# Extending the range of my ADSL router



## thestrategist (Jan 10, 2012)

I have a Beetel 450TC1 router provided by airtel. The range of that router is barely 10m. I want to buy a wireless router for around 1.5-2k with a larger range (atleast 20-30m).

I've considered the Belkin Basic Router and the Netgear Wireless-N 150 Router (both for about 1.5k on Flipkart). Which of these should I buy? Is there a better router I can get in my price range?


----------



## Neeraj J (Feb 3, 2012)

Hi thestrategist,

If you just want to extend wireless range of your modem why can't you use repeater in Wireless Repeater mode. Netgear Wireless-N 150 is best of these two & also feature-rich in low price band.


----------



## thestrategist (Feb 3, 2012)

Thank you Neeraj.

I'd considered buying a repeater, but they seem to be much more expensive and offer a much larger range than I really need. Can you suggest one that fits my budget?


----------



## webgenius (Feb 3, 2012)

One option is to flash your router with customer firmware like DDWRT or Tomato. They allow you to change the transmission power in the settings. You can increase the range.


----------



## OSxSnowLeopard (Feb 4, 2012)

Airtel modem cum router is wifi g.

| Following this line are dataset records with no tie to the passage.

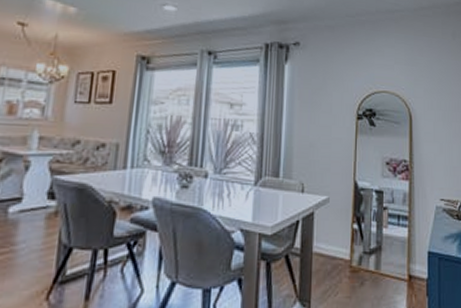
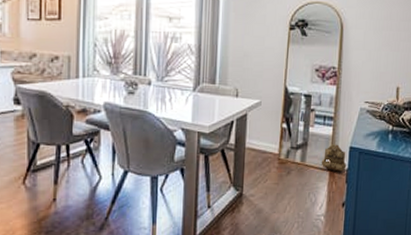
wall caddy: none [397,247,426,282] -> present [321,143,347,172]

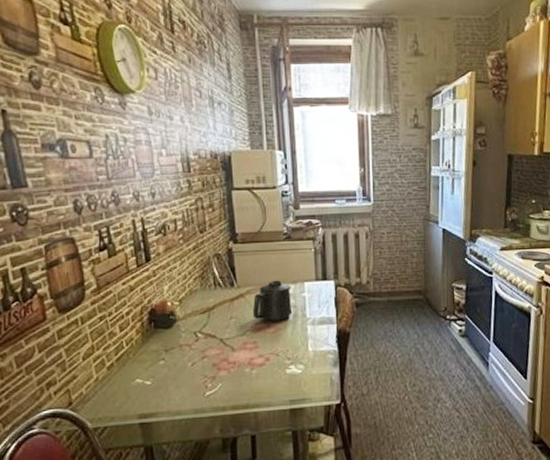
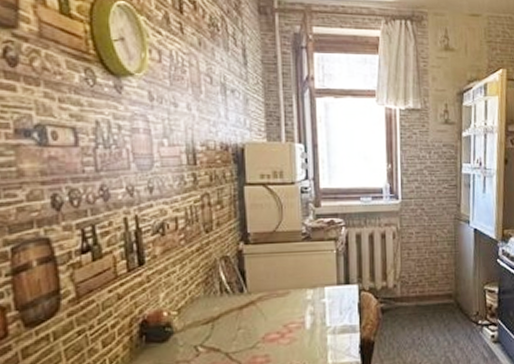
mug: present [252,280,293,321] -> none [264,285,311,331]

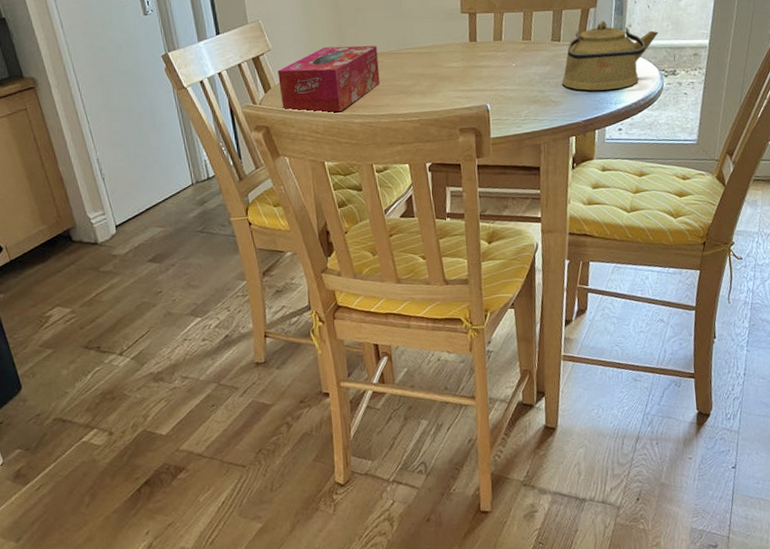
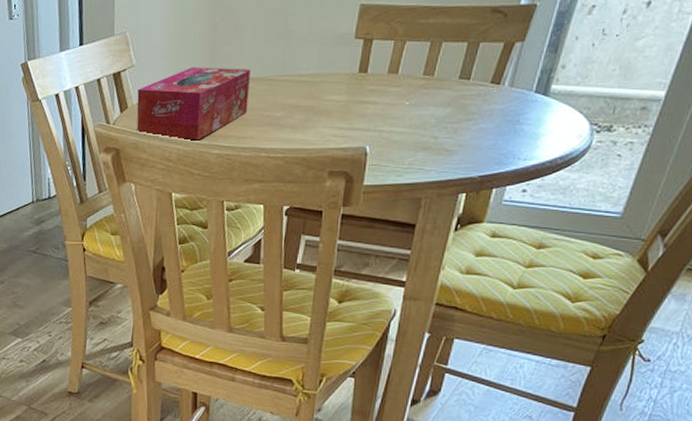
kettle: present [562,21,659,91] -> none [462,58,600,142]

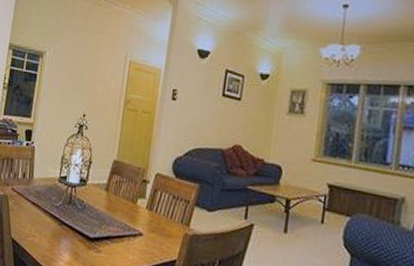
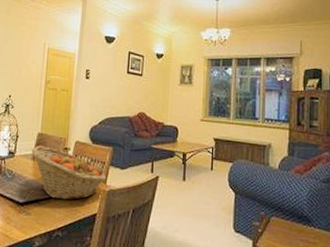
fruit basket: none [105,175,189,242] -> present [31,146,106,200]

Get wifi n router, but to take advantage of wifi n standard you need wifi n adapter in you system as well otherwise it will perform like same.


----------



## Neeraj J (Feb 4, 2012)

Hi thestrategist,

As from your sig. you own a 17" MacBook Pro and it support 802.11n, then why you stick with old Beetel modem, what I suggest you to go for Netgear N150 modem which extend your wireless range and also connection speed is improved using 'n' type wireless.

Also as suggested by webgenius you can flash router firmware as you gain control over transmitted power of ADSL modem which in turn increase wifi range but don't expect dramatic change. Some custom firmware are dd-wrt , Tomato and Shibby mod.


----------